Your reply should reproduce each record precisely as written.

+++ AVAILABLE RECORDS

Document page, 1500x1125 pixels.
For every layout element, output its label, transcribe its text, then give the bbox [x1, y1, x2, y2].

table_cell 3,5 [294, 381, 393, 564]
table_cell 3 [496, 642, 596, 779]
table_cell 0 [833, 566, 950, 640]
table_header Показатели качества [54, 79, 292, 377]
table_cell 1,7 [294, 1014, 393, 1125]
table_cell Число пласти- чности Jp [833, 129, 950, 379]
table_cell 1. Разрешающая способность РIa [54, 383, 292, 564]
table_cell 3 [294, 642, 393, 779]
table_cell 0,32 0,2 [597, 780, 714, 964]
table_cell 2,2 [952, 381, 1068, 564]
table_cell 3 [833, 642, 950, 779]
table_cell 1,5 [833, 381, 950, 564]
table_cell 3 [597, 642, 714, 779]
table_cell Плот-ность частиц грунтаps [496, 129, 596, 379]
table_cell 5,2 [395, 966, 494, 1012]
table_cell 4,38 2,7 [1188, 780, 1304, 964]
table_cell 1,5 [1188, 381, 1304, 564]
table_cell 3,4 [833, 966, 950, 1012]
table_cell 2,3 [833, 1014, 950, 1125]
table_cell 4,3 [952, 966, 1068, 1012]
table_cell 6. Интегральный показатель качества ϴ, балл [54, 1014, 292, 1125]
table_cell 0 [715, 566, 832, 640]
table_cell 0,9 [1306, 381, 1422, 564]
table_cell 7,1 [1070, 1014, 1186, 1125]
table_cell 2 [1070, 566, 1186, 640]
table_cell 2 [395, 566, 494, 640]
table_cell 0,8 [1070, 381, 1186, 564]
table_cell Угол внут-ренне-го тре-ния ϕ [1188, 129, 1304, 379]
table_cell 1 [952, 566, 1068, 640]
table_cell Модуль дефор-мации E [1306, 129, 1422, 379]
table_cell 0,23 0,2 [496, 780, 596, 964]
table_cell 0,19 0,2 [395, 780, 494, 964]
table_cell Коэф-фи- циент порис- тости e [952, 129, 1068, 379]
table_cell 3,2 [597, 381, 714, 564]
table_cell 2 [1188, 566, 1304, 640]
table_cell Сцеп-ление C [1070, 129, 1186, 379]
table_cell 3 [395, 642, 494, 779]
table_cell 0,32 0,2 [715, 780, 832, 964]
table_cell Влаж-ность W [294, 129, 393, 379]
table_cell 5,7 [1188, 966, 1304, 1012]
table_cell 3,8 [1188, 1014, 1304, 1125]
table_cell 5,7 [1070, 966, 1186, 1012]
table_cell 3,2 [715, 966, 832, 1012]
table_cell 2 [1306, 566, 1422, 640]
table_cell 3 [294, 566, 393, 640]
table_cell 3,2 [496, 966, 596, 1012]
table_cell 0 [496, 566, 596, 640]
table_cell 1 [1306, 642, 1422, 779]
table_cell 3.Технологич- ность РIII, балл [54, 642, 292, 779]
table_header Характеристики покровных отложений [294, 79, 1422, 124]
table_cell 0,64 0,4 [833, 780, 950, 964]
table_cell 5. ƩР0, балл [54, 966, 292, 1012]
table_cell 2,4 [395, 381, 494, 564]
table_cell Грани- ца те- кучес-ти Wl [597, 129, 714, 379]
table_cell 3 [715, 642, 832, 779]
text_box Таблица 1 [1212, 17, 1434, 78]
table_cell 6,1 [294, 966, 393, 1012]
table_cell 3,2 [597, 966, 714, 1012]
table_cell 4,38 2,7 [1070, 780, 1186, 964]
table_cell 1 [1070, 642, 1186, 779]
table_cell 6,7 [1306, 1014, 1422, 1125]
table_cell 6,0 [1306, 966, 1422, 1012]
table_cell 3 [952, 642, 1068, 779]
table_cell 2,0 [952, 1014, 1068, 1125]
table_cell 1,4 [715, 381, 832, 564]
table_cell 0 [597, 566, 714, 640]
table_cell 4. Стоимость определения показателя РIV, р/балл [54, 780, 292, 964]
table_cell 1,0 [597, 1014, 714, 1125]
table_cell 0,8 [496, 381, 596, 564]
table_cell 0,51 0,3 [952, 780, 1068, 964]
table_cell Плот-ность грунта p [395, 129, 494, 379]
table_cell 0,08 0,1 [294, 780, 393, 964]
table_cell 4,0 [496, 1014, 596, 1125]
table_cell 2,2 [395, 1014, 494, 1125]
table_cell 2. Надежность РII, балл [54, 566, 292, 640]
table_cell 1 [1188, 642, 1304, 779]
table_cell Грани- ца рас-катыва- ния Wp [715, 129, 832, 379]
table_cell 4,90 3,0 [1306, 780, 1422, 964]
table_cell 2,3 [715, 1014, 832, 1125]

++++++

### EXERCISE RESULT
Document page, 1500x1125 pixels.
For every layout element, output its label, transcribe its text, then give the bbox [x1, y1, x2, y2].

table_cell 3,5 [294, 381, 393, 564]
table_cell 3 [496, 642, 596, 779]
table_cell 0 [833, 566, 950, 640]
table_header Показатели качества [54, 79, 292, 377]
table_cell 1,7 [294, 1014, 393, 1125]
table_cell Число пласти- чности Jp [833, 129, 950, 379]
table_cell 1. Разрешающая способность РIa [54, 383, 292, 564]
table_cell 3 [294, 642, 393, 779]
table_cell 0,32 0,2 [597, 780, 714, 964]
table_cell 2,2 [952, 381, 1068, 564]
table_cell 3 [833, 642, 950, 779]
table_cell 1,5 [833, 381, 950, 564]
table_cell 3 [597, 642, 714, 779]
table_cell Плот-ность частиц грунтаps [496, 129, 596, 379]
table_cell 5,2 [395, 966, 494, 1012]
table_cell 4,38 2,7 [1188, 780, 1304, 964]
table_cell 1,5 [1188, 381, 1304, 564]
table_cell 3,4 [833, 966, 950, 1012]
table_cell 2,3 [833, 1014, 950, 1125]
table_cell 4,3 [952, 966, 1068, 1012]
table_cell 6. Интегральный показатель качества ϴ, балл [54, 1014, 292, 1125]
table_cell 0 [715, 566, 832, 640]
table_cell 0,9 [1306, 381, 1422, 564]
table_cell 7,1 [1070, 1014, 1186, 1125]
table_cell 2 [1070, 566, 1186, 640]
table_cell 2 [395, 566, 494, 640]
table_cell 0,8 [1070, 381, 1186, 564]
table_cell Угол внут-ренне-го тре-ния ϕ [1188, 129, 1304, 379]
table_cell 1 [952, 566, 1068, 640]
table_cell Модуль дефор-мации E [1306, 129, 1422, 379]
table_cell 0,23 0,2 [496, 780, 596, 964]
table_cell 0,19 0,2 [395, 780, 494, 964]
table_cell Коэф-фи- циент порис- тости e [952, 129, 1068, 379]
table_cell 3,2 [597, 381, 714, 564]
table_cell 2 [1188, 566, 1304, 640]
table_cell Сцеп-ление C [1070, 129, 1186, 379]
table_cell 3 [395, 642, 494, 779]
table_cell 0,32 0,2 [715, 780, 832, 964]
table_cell Влаж-ность W [294, 129, 393, 379]
table_cell 5,7 [1188, 966, 1304, 1012]
table_cell 3,8 [1188, 1014, 1304, 1125]
table_cell 5,7 [1070, 966, 1186, 1012]
table_cell 3,2 [715, 966, 832, 1012]
table_cell 2 [1306, 566, 1422, 640]
table_cell 3 [294, 566, 393, 640]
table_cell 3,2 [496, 966, 596, 1012]
table_cell 0 [496, 566, 596, 640]
table_cell 1 [1306, 642, 1422, 779]
table_cell 3.Технологич- ность РIII, балл [54, 642, 292, 779]
table_header Характеристики покровных отложений [294, 79, 1422, 124]
table_cell 0,64 0,4 [833, 780, 950, 964]
table_cell 5. ƩР0, балл [54, 966, 292, 1012]
table_cell 2,4 [395, 381, 494, 564]
table_cell Грани- ца те- кучес-ти Wl [597, 129, 714, 379]
table_cell 3 [715, 642, 832, 779]
text_box Таблица 1 [1212, 17, 1434, 78]
table_cell 6,1 [294, 966, 393, 1012]
table_cell 3,2 [597, 966, 714, 1012]
table_cell 4,38 2,7 [1070, 780, 1186, 964]
table_cell 1 [1070, 642, 1186, 779]
table_cell 6,7 [1306, 1014, 1422, 1125]
table_cell 6,0 [1306, 966, 1422, 1012]
table_cell 3 [952, 642, 1068, 779]
table_cell 2,0 [952, 1014, 1068, 1125]
table_cell 1,4 [715, 381, 832, 564]
table_cell 0 [597, 566, 714, 640]
table_cell 4. Стоимость определения показателя РIV, р/балл [54, 780, 292, 964]
table_cell 1,0 [597, 1014, 714, 1125]
table_cell 0,8 [496, 381, 596, 564]
table_cell 0,51 0,3 [952, 780, 1068, 964]
table_cell Плот-ность грунта p [395, 129, 494, 379]
table_cell 0,08 0,1 [294, 780, 393, 964]
table_cell 4,0 [496, 1014, 596, 1125]
table_cell 2,2 [395, 1014, 494, 1125]
table_cell 2. Надежность РII, балл [54, 566, 292, 640]
table_cell 1 [1188, 642, 1304, 779]
table_cell Грани- ца рас-катыва- ния Wp [715, 129, 832, 379]
table_cell 4,90 3,0 [1306, 780, 1422, 964]
table_cell 2,3 [715, 1014, 832, 1125]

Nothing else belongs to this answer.